MS in Molecular Microbiology and Immunology
- Academic research: universities, institutes, not-for-profit research centers (research and teaching)
- Academic teaching: community college, primary and secondary schools, technical and specialty schools
- Industry: biotech, pharma, petrol, dairies, breweries (research and development, vaccines, food and beverage production, sales and technical representation, etc.)
- Health care: hospitals and health care providers (medical technology, diagnostic laboratory)
- Law firms (patents, intellectual property rights, technology transfer, toxic torts)
- Environmental organizations (advisory, management, planning)
- Government (public health, waste management, EPA, FDA, NIH, etc.)
- Publishing: journalism, journal editor
Program SummaryStudents will attend required core courses in microbiology, virology and immunology.
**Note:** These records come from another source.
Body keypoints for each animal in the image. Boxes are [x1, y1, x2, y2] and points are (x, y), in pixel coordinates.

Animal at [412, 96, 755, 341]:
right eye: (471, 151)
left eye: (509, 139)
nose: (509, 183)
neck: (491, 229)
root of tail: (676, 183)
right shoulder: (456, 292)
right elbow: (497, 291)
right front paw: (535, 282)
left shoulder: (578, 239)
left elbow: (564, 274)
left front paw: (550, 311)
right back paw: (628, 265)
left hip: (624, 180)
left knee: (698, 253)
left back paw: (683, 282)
They will also have the option of taking elective classes on a variety of topics, such as cell biology, biochemistry, cancer biology, molecular genetics, virology, cellular physiology, stem cell biology, methods in experimental pathology, and English writing skills (for international students).
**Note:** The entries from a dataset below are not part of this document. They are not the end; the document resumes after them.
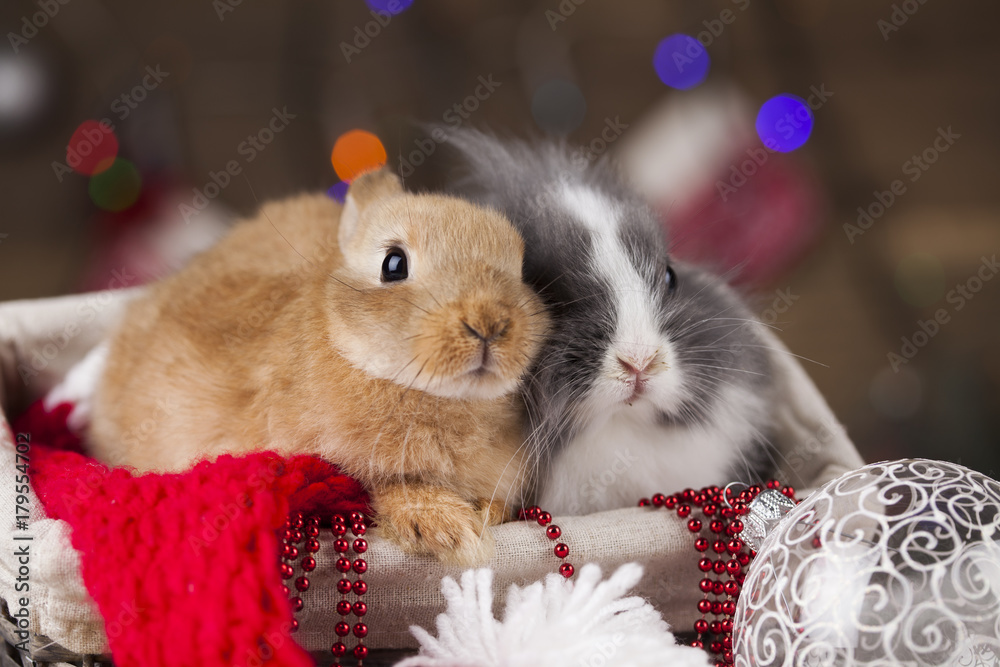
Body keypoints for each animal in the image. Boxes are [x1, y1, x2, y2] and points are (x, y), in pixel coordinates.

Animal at [88, 168, 549, 565]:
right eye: (394, 264)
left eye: (520, 270)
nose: (490, 324)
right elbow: (385, 488)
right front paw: (454, 531)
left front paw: (488, 512)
Parallel to the coursework, a second major emphasis of our training program is laboratory research, in which students join one of the many research groups on the HSC or at CHLA and participate in ongoing, cuttting-edge biomedical research. A great diversity of research areas is available at USC and includes themes in virology (AIDS, hepatitis, herpes, papilloma, virus-induced cancers, viral pathogenesis), immunology (vaccine development, autoimmune diseases, allergy, asthma, immune therapy, immune evasion by viruses), cancer (oncogenes and tumor suppressor genes, cell cycle, apoptosis, signal transduction, drug development, mechanisms of virally-induced cancers, chemical carcinogenesis), stem cells (cancer and embryonic), premature aging (Werner syndrome, Progeria), and others. Selection of a laboratory for rotation or for optional thesis work is determined by mutual agreement between the student and the respective lab leader.
Typically, students take two years to complete the degree requirements (34 units), and thereafter they are awarded the Master of Science degree in Molecular Microbiology and Immunology.